Erfasst von der Trauer, überforderte uns der riesige Berg an Aufgaben, der sich vor uns auftürmte. Gross war das Bedürfnis, einen Menschen zu finden, der uns an die Hand nimmt.
Meine Schwester kannte über ein paar Ecken die Bestatterin Ursula Stäheli. Stäheli sei keine «normale» Bestatterin, die «die Sache» übernehmen und uns aus allem raushalten würde, sagte mir meine Schwester. Sie würde zum Beispiel mit den Angehörigen zusammen die toten Menschen umkleiden. Zu diesem Zeitpunkt nahm ich diese Information einfach auf, ohne weiter darüber nachzudenken.
Bereits am Todestag unserer Mutter telefonierten meine Schwester und ich mit Ursula Stäheli. Sie half uns, an alles Notwendige zu denken: Wir sollten zum Beispiel Kleider für unsere Mutter aussuchen, um sie für die Aufbahrung umziehen zu können, oder sie fragte nach der Lieblingsfarbe unserer Mutter, um den Sarg mit wattiertem Baumwollstoff auszukleiden: Dunkelgrün.
Wir kannten nun die nächsten Schritte, auf dem Berg der Aufgaben zeichnete sich ein Weg ab.
«Tod und Trauer sind menschliche Emotionen»
Ursula Stäheli hat 30 Jahre lang als evangelisch-reformierte Pfarrerin und Seelsorgerin gearbeitet. 2012, mit 47 Jahren, hat sie sich als Bestatterin selbständig gemacht. Sie wollte mit ihrem Wissen aus Seelsorge und systemischer Familienarbeit die Aufgabe der Bestatterin auf ihre eigene Art ausführen: Die Angehörigen in ihre Arbeit einbinden, damit sie in Kontakt mit dem Tod kommen und sie den Verlust und die Trauer besser verarbeiten können.
Stäheli ist der Meinung, dass «das in Kontakt kommen» heilsam ist für die Verarbeitung der Trauer. Man solle dem Tod nicht aus dem Weg gehen. Und sie findet: «Tod und Trauer sind menschliche Erfahrungen, aber der Umgang damit ist verloren gegangen. Deshalb braucht es eine kundige Führung.» Grundsätzlich seien wir aber so ausgestattet, dass wir mit dem Verlust eines Menschen umgehen können.
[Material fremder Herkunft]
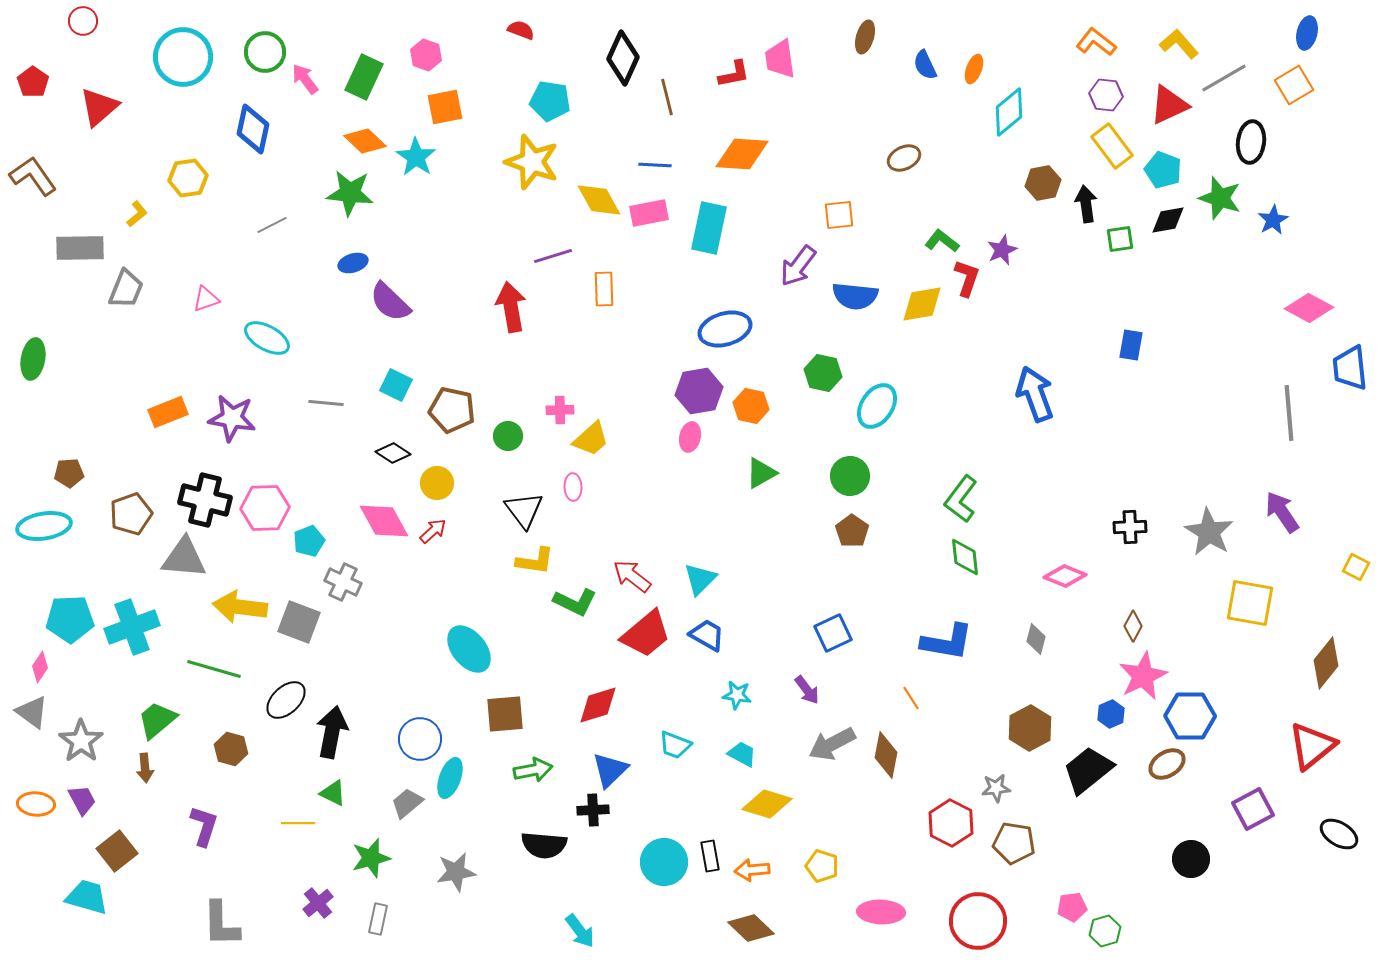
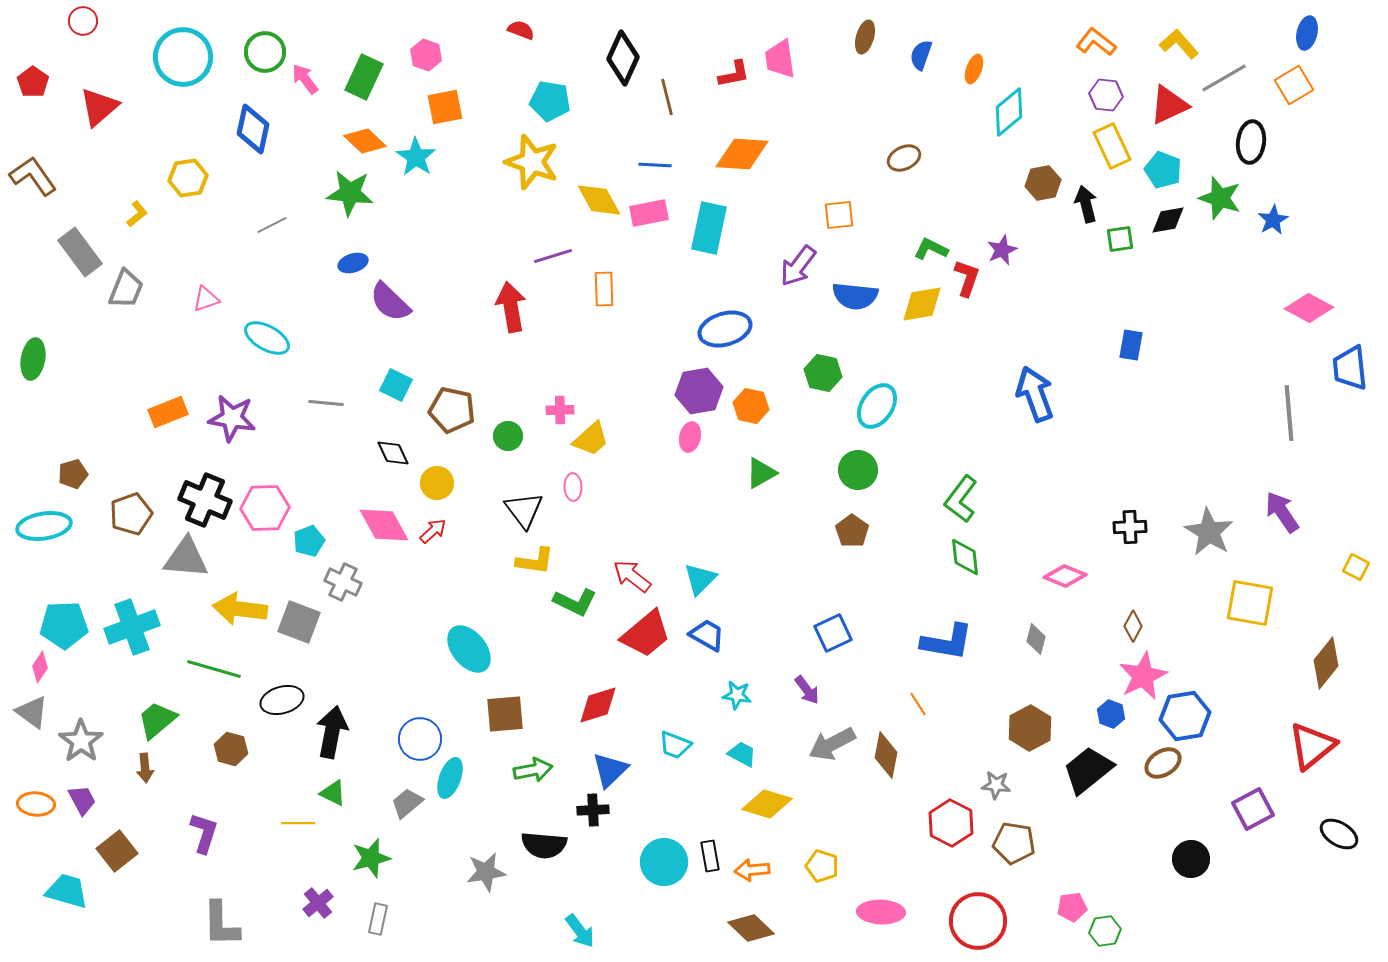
blue semicircle at (925, 65): moved 4 px left, 10 px up; rotated 44 degrees clockwise
yellow rectangle at (1112, 146): rotated 12 degrees clockwise
black arrow at (1086, 204): rotated 6 degrees counterclockwise
green L-shape at (942, 241): moved 11 px left, 8 px down; rotated 12 degrees counterclockwise
gray rectangle at (80, 248): moved 4 px down; rotated 54 degrees clockwise
black diamond at (393, 453): rotated 32 degrees clockwise
brown pentagon at (69, 473): moved 4 px right, 1 px down; rotated 12 degrees counterclockwise
green circle at (850, 476): moved 8 px right, 6 px up
black cross at (205, 500): rotated 9 degrees clockwise
pink diamond at (384, 521): moved 4 px down
gray triangle at (184, 558): moved 2 px right
yellow arrow at (240, 607): moved 2 px down
cyan pentagon at (70, 619): moved 6 px left, 6 px down
orange line at (911, 698): moved 7 px right, 6 px down
black ellipse at (286, 700): moved 4 px left; rotated 27 degrees clockwise
blue hexagon at (1111, 714): rotated 16 degrees counterclockwise
blue hexagon at (1190, 716): moved 5 px left; rotated 9 degrees counterclockwise
brown ellipse at (1167, 764): moved 4 px left, 1 px up
gray star at (996, 788): moved 3 px up; rotated 12 degrees clockwise
purple L-shape at (204, 826): moved 7 px down
gray star at (456, 872): moved 30 px right
cyan trapezoid at (87, 897): moved 20 px left, 6 px up
green hexagon at (1105, 931): rotated 8 degrees clockwise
Ihre Arbeit sieht sie als etwas Natürliches und Einfaches, sie organisiere kein Spektakel oder grossen Event. «Der Tod gehört zu unserem Leben wie die Geburt», sagt Stäheli. Deshalb sei auch er etwas Grosses, Heiliges und Natürliches.
Weinen
Einen Tag nach dem Tod meiner Mutter durchsuchten meine Schwester und ich ihren Kleiderschrank nach passenden Kleidern. Sie mochte Farben, darum wollten wir etwas Farbenfrohes in ihren Lieblingsfarben. Wir entschieden uns für ein farbiges Wollkleid, darunter ein violetter Rollkragenpullover und Hosen.
Im Spital haben meine Schwester und ich Ursula Stäheli das erste Mal persönlich getroffen. An ihre Sätze nach unserer Begrüssung denke ich noch heute, wenn die Trauer mich überwältigt:
Weinen sei eine sinnvolle körperliche Reaktion. Wellen des Weinens, die einen erfassen, solle man durchfliessen lassen und dabei Augen und Mund offen halten. Nicht bekämpfen, nicht herunterschlucken. Die Wellen der Trauer könnten so einfacher kommen und wieder gehen. «Das Nervenkostüm kann sich mit diesen Tränen abreagieren, um all das, was in diesem Moment für uns zu viel ist, loszulassen», sagte sie.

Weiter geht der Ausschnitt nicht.